**Directive**
Transcribe all records exactly; omit pictures.

------ Exercise material

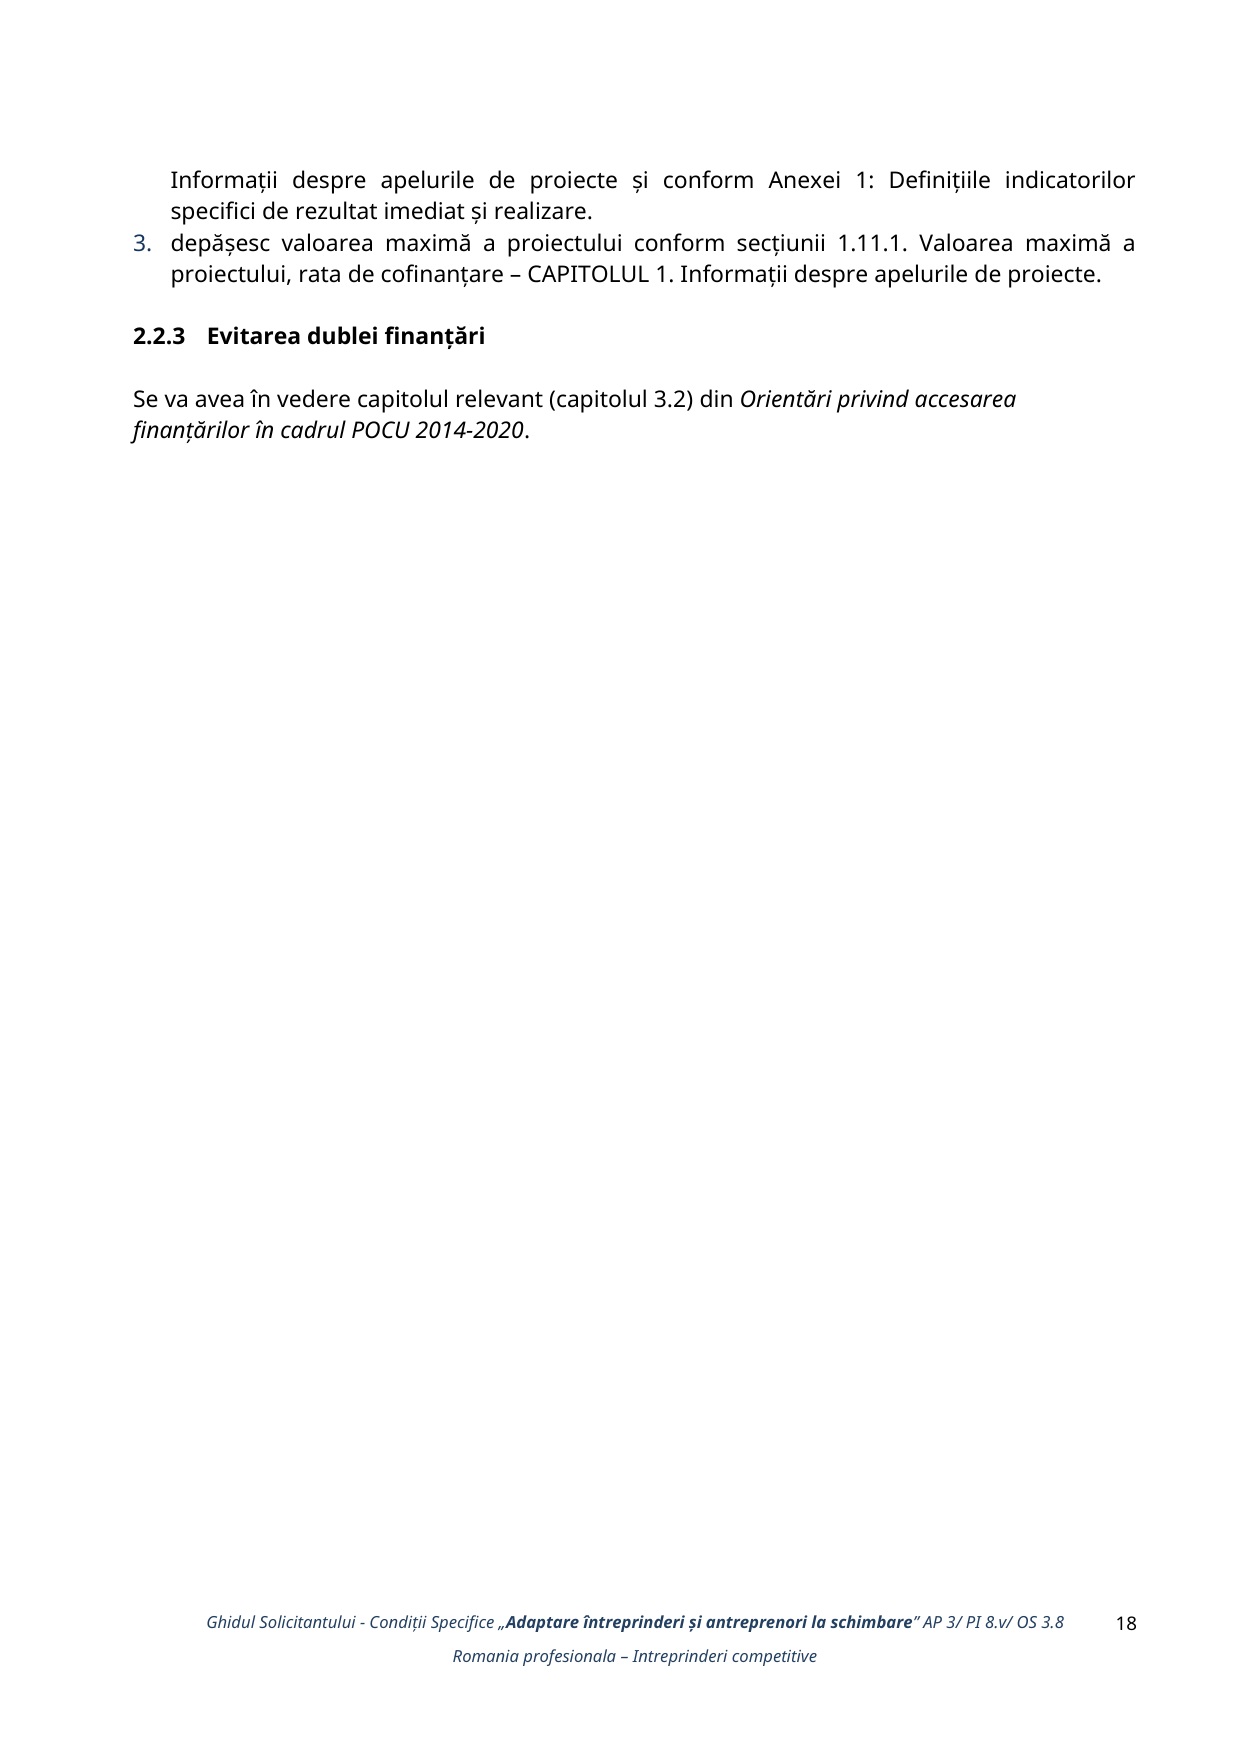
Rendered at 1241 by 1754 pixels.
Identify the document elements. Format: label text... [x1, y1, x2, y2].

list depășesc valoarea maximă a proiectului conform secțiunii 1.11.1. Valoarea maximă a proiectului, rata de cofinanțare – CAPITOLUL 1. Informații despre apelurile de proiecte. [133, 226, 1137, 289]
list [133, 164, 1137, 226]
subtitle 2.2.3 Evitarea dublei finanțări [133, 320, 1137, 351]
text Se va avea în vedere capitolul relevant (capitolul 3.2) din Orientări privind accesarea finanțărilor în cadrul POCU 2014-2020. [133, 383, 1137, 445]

------------

**Written reply**
Rendered at 1241 by 1754 pixels.
Identify the document elements. Format: label text... [x1, y1, x2, y2].

list depășesc valoarea maximă a proiectului conform secțiunii 1.11.1. Valoarea maximă a proiectului, rata de cofinanțare – CAPITOLUL 1. Informații despre apelurile de proiecte. [133, 226, 1137, 289]
list [133, 164, 1137, 226]
subtitle 2.2.3 Evitarea dublei finanțări [133, 320, 1137, 351]
text Se va avea în vedere capitolul relevant (capitolul 3.2) din Orientări privind accesarea finanțărilor în cadrul POCU 2014-2020. [133, 383, 1137, 445]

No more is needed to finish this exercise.